First Samuel raises the question, Who is David? and First Samuel 13 answers it. God seeks a man after his own heart. The text strips off the polish and the pedigree and says it straight. God is not hunting height or handsome, God is looking at the heart. First Samuel 16 makes the point plain. Man looks at the outward appearance, but the Lord looks on the heart. David’s life opens up that x-ray. Psalm 42 gives the picture. As the deer panteth after the water, so his soul panteth after God. David is a God chaser. Hands up. Breath short. Longing hot. That kind of panting will take a church higher, deeper, and further, and that kind of panting cannot run both after the world and after God at the same time.
David’s deeds read two ways. In God’s eyes, longing marks him. In man’s eyes, humanity shows. He plays a harp and the evil spirit leaves Saul. That is not technique, that is thirst that has found strings. But the same man crashes. Adultery. Blood on his hands. The arc is not airbrushed. The rise is high and the fall is hard. Yet the line that keeps showing up is this. Every time David fell, he came back. Psalm 32 and Psalm 51 are the floorboards of that return. Acknowledged sin. No hiding. Have mercy on me, O God. Cleansed and made new.

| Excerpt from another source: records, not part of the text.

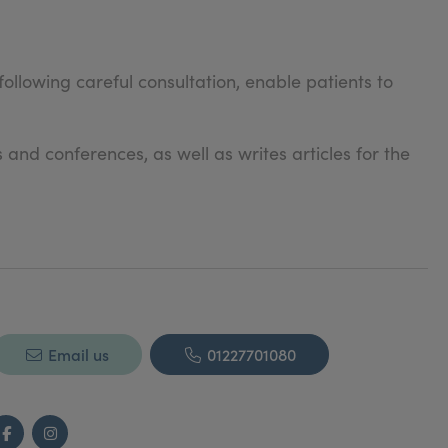
ollowing careful consultation, enable patients to
and conferences, as well as writes articles for the
Email us
01227701080
Facebook
Instagram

His descendants preach grace. Jesse, Ruth, and Boaz are memorable. Then Revelation 22 says a thing that makes the room go quiet. I am the root and the offspring of David. Jesus stands before David and after David. He is David’s Father and David’s Son. Alpha and Omega speaks into a family tree that holds Rahab the harlot and Ruth the Moabitess. The genealogy is not clean because grace does not wait on clean. There is a fountain filled with blood, and it runs straight through that broken line.

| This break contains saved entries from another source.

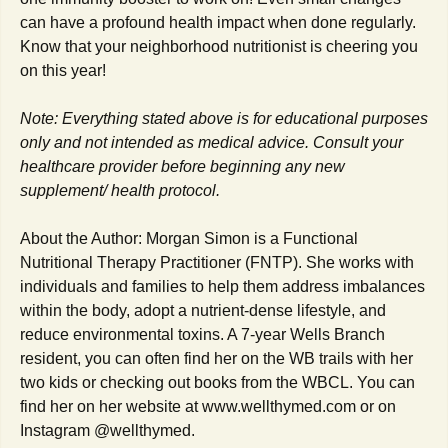
can have a profound health impact when done regularly.
Know that your neighborhood nutritionist is cheering you
on this year!
Note: Everything stated above is for educational purposes
only and not intended as medical advice. Consult your
healthcare provider before beginning any new
supplement/ health protocol.
About the Author: Morgan Simon is a Functional
Nutritional Therapy Practitioner (FNTP). She works with
individuals and families to help them address imbalances
within the body, adopt a nutrient-dense lifestyle, and
reduce environmental toxins. A 7-year Wells Branch
resident, you can often find her on the WB trails with her
two kids or checking out books from the WBCL. You can
find her on her website at www.wellthymed.com or on
Instagram @wellthymed.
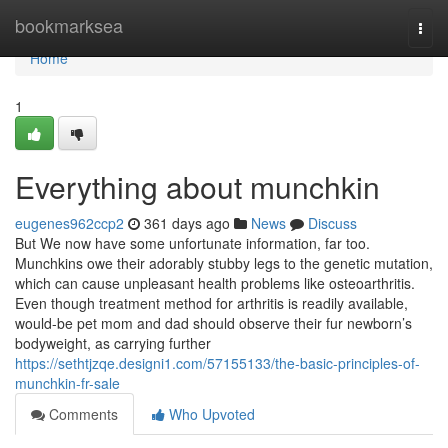
Home
bookmarksea
Togg
navi
Home
1
Everything about munchkin
eugenes962ccp2
361 days ago
News
Discuss
But We now have some unfortunate information, far too.
Munchkins owe their adorably stubby legs to the genetic mutation,
which can cause unpleasant health problems like osteoarthritis.
Even though treatment method for arthritis is readily available,
would-be pet mom and dad should observe their fur newborn’s
bodyweight, as carrying further
https://sethtjzqe.designi1.com/57155133/the-basic-principles-of-
munchkin-fr-sale
Comments
Who Upvoted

Chasing God readies a soul to die. Psalm 23 says the rod and the staff comfort in the valley. The Lord Himself will walk a believer across the Jordan. Psalm 116 calls the death of his saints precious - costly, treasured. John 11 answers the grave with I am the resurrection and the life. Psalm 23 closes the loop. Surely goodness and mercy shall follow me - and if it follows, it ought to flow. Let the headstone say what the life already preached. Here lies a God chaser.
Key Takeaways
- 1. God wants a panting heart God does not weigh resumes, God weighs desire. First Samuel 16 says the Lord looks on the heart, and Psalm 42 paints that heart with a deer that cannot be talked out of water. Desire is not decoration, it is direction, and it will steer a life either toward God or toward a lesser love. A church that longs hot after God will not be satisfied with cheap substitutes. [40:30]
- 2. Worship born of longing has authority David’s harp did more than soothe, it drove darkness back because the man touching the strings had already touched God. Technique without thirst is noise, but thirst on any instrument becomes a weapon. Before ministry shakes a room, longing has to shake the soul. Power in public is borrowed from pursuit in private. [47:39]

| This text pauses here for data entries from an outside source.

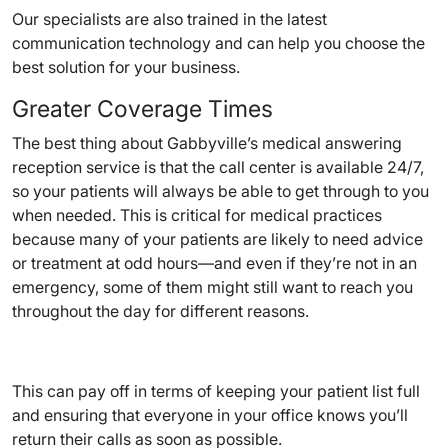
Our specialists are also trained in the latest
communication technology and can help you choose the
best solution for your business.
Greater Coverage Times
The best thing about Gabbyville’s medical answering
reception service is that the call center is available 24/7,
so your patients will always be able to get through to you
when needed. This is critical for medical practices
because many of your patients are likely to need advice
or treatment at odd hours—and even if they’re not in an
emergency, some of them might still want to reach you
throughout the day for different reasons.
This can pay off in terms of keeping your patient list full
and ensuring that everyone in your office knows you’ll
return their calls as soon as possible.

- 3. Grace runs through broken lineages Rahab’s shame and Ruth’s complicated backstory sit inside Messiah’s family line, and Revelation calls Jesus both David’s root and offspring. That collision of before and after says grace does not sidestep human wreckage, it redeems it. God is not embarrassed by a story that needs mercy, he is glorified in it. The genealogy of Jesus is a map of how far mercy will travel. [57:27]
- 4. Repentance rebuilds what sin broke When a soul quits panting after God, dedication slides toward sin, but the door back is not cleverness, it is confession. Psalm 32 and 51 do not bargain, they bow, and God meets that posture with cleansing and joy. Falling is not the finish when returning is the reflex. Holiness grows where honesty kneels. [63:15]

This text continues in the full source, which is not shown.